Recently I heard National Public Radio’s Melissa Block’s interview with Maira Kalman, who set out on an adventure of painting and writing the story of U.S. democracy.
While ambling from the Jefferson Memorial to the Lincoln Memorial, the Tel Aviv born Kalman was captivated by scenes, particularly the reflection of the Jefferson Memorial in the Tidal Basin.
A park police officer stopped them twice to warn them that no interviews on federal property are allowed under the Code of Federal Regulations. The second time he was even more authoritative and said that he did not know if they were taping, but if he saw them taping again he would give them a citation.
Kalman pointed out that the founding fathers “studied Socrates and Spinoza, and read French philosophers and German philosophers and had an incredible curiosity about everything.” Kalman singled out Jefferson as the top in terms of genius. Her favorite, however, is Lincoln, and said, tongue in cheek, “Sorry Mary Todd Lincoln, but he would have been happy with me.”
So, after the plunge into our nation’s history, what has Kalman imbibed? In spite of the risk of getting arrested for participating in the interview, which left her with a bad taste in the mouth, she has learned that this is an extraordinary country.

1. brooding (BROO-ding)
A. pouting
B. preoccupied with depressing, morbid, or painful memories
C. cowering
D. presidential

“I like the brooding man – a brooding man with a sense of humor,” Kalman said of Lincoln.

2. raconteur (RAK-uhn-tur)
A. police officer on a bicycle
B. one who records
C. violator
D. someone good at telling stories and making them interesting

Kalman learned that Lincoln was a raconteur. D is the answer.

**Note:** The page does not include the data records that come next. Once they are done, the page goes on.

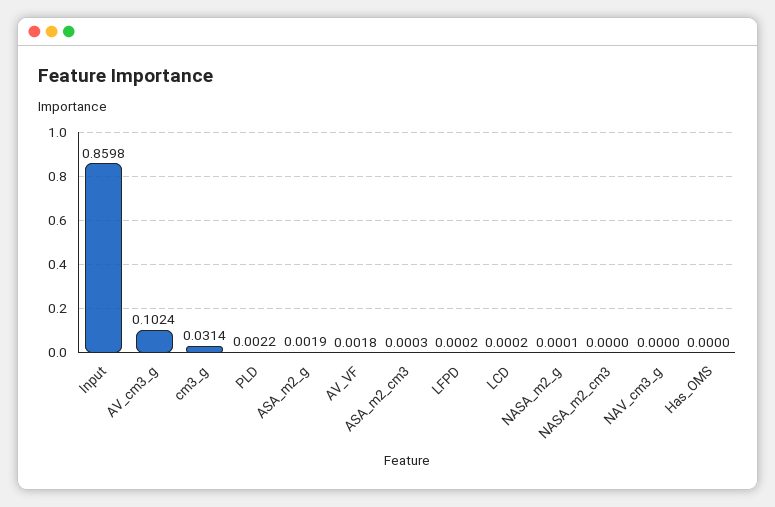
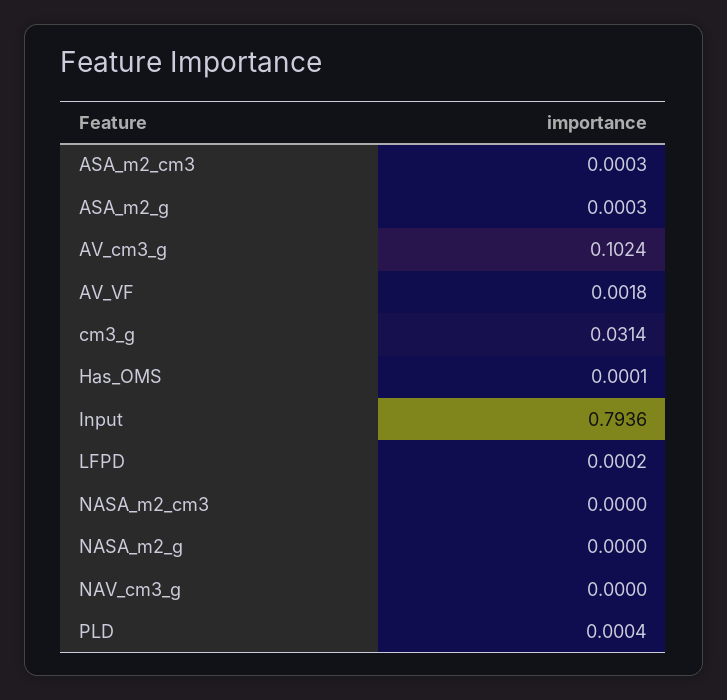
  {
-   "Input": 0.8598,
+   "Input": 0.7936,
    "AV_cm3_g": 0.1024,
    "cm3_g": 0.0314,
-   "PLD": 0.0022,
+   "PLD": 0.0004,
-   "ASA_m2_g": 0.0019,
+   "ASA_m2_g": 0.0003,
    "AV_VF": 0.0018,
    "ASA_m2_cm3": 0.0003,
    "LFPD": 0.0002,
-   "LCD": 0.0002,
-   "NASA_m2_g": 0.0001,
+   "NASA_m2_g": 0,
    "NASA_m2_cm3": 0,
    "NAV_cm3_g": 0,
-   "Has_OMS": 0
+   "Has_OMS": 0.0001
  }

3. eccentric (ik-SIN-trick)
A. irregular
B. necessary
C. reflection
D. None of the above

4. Tel Aviv is in
A. Iran.
B. Israel.
C. Lebanon.
D. Crete.

Kalman said that she is not interested in the news unless it is eccentric information. No. 3 is A and No. 4 is B.
The first four letters in last week’s mystery word, which means an insatiable desire, are also the first four letters in the name of an evergreen tree whose seeds or beans are used to make chocolate. I give the accented syllable in cacoethes the “we” sound.
This week’s mystery word for you to solve has the first three letters as the first three letters in the name of the author of “The Echo of Greece.” You can use this adjective to describe someone who overacts, especially in theatricality.